Introduction:
The FFT (Fast Fourier Transform) algorithm is a widely used algorithm in various fields, including signal processing, image processing, and communication systems. It is primarily used to perform complex operations, specifically the calculation of the discrete Fourier transform (DFT) and its inverse (IDFT).

Explanation:
The FFT algorithm is designed to efficiently compute the DFT of a sequence or signal, which is a mathematical transformation that converts a time-domain signal into its frequency-domain representation. The DFT is defined as a sum of complex exponential functions, and the FFT algorithm allows us to calculate this sum efficiently by exploiting the symmetry and periodicity properties of the complex exponential functions.

Key Features of the FFT algorithm:
1. Efficiency: The FFT algorithm is significantly faster than the direct computation of the DFT. It reduces the computational complexity from O(N^2) to O(N log N), where N is the number of samples in the input sequence.
2. Decomposition: The FFT algorithm decomposes the DFT calculation into smaller sub-problems, allowing for efficient computation through a divide-and-conquer approach.
3. Radix-2 Cooley-Tukey Algorithm: The most commonly used variant of the FFT algorithm is the Radix-2 Cooley-Tukey algorithm, which recursively divides the input sequence into smaller sub-sequences and combines their DFTs to obtain the final result.

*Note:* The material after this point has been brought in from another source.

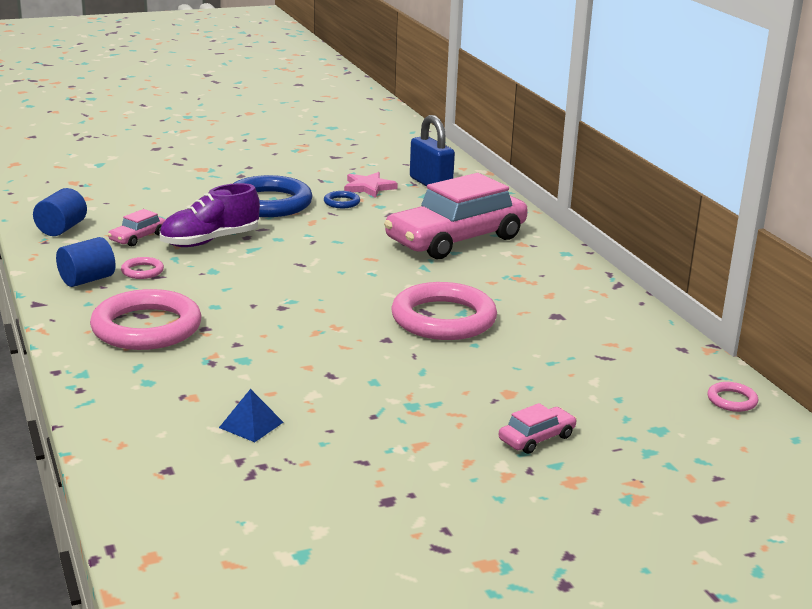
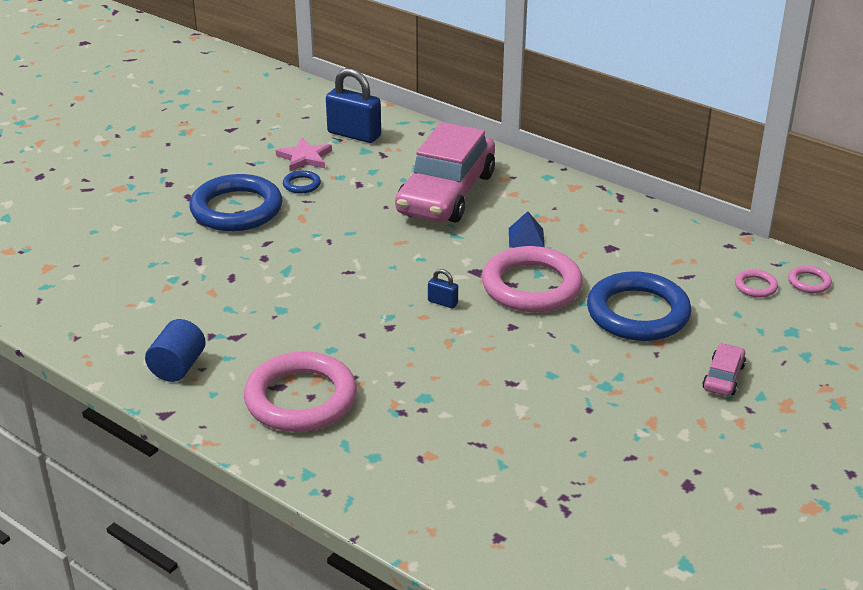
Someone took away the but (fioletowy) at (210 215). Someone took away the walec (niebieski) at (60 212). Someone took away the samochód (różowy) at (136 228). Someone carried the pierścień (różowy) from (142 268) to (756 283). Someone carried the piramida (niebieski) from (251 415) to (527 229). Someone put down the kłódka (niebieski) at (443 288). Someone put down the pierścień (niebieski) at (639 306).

4. Complexity: The FFT algorithm operates on complex numbers, which consist of a real and imaginary part. It can handle complex signals and provide information about both the magnitude and phase of the frequency components.

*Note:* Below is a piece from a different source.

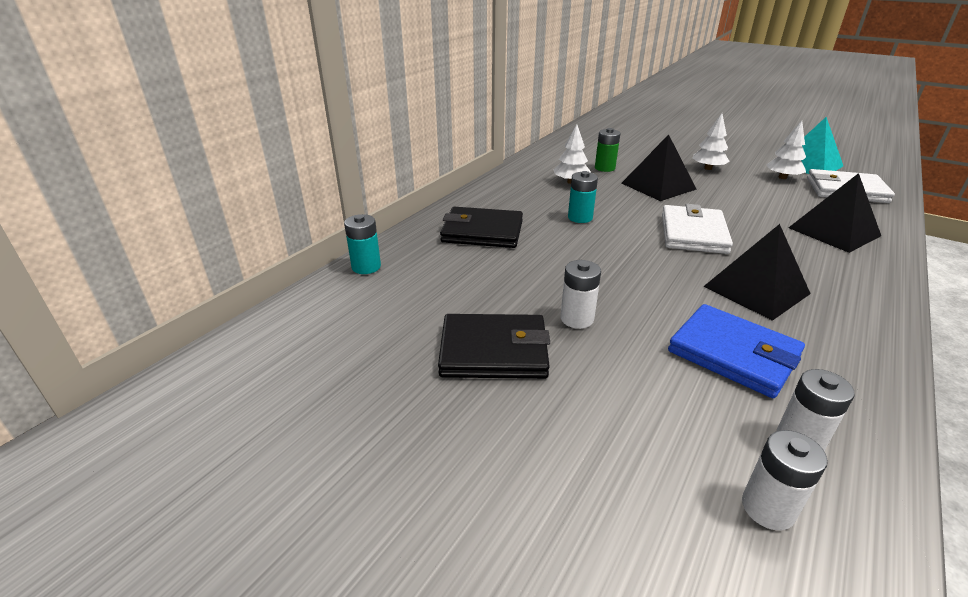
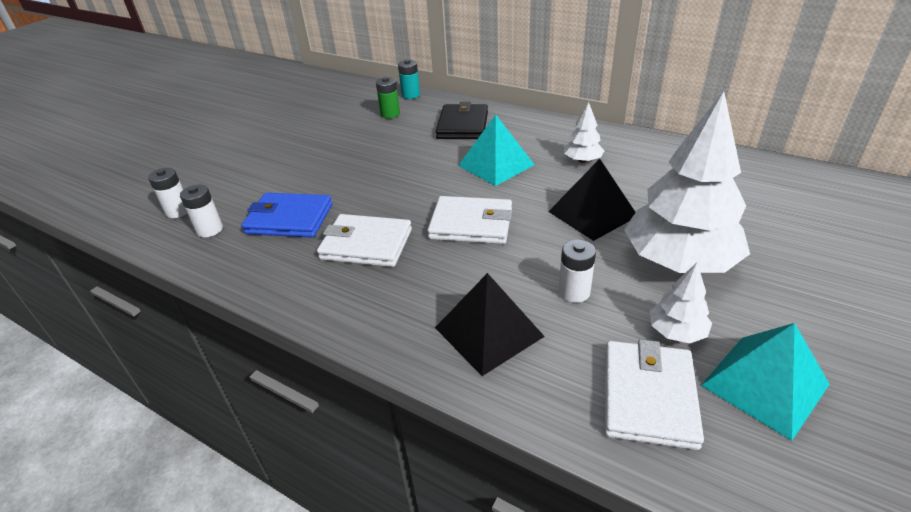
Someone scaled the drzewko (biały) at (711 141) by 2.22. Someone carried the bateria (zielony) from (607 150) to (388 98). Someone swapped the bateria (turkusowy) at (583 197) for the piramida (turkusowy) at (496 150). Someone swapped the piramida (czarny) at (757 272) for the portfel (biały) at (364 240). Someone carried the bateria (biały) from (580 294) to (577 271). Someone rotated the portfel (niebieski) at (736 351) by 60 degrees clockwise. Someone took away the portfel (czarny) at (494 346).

5. Inverse Transform: The FFT algorithm can also perform the inverse Fourier transform, which converts a frequency-domain representation back to the time-domain. This is useful for reconstructing a signal from its frequency components.

Conclusion:
In conclusion, the statement that the FFT algorithm is designed to perform complex operations is true. It efficiently computes the complex DFT and IDFT of a sequence or signal, providing valuable information about its frequency components. The FFT algorithm's efficiency, decomposition, and complexity make it an essential tool in various applications, enabling tasks such as spectral analysis, filtering, modulation, and compression.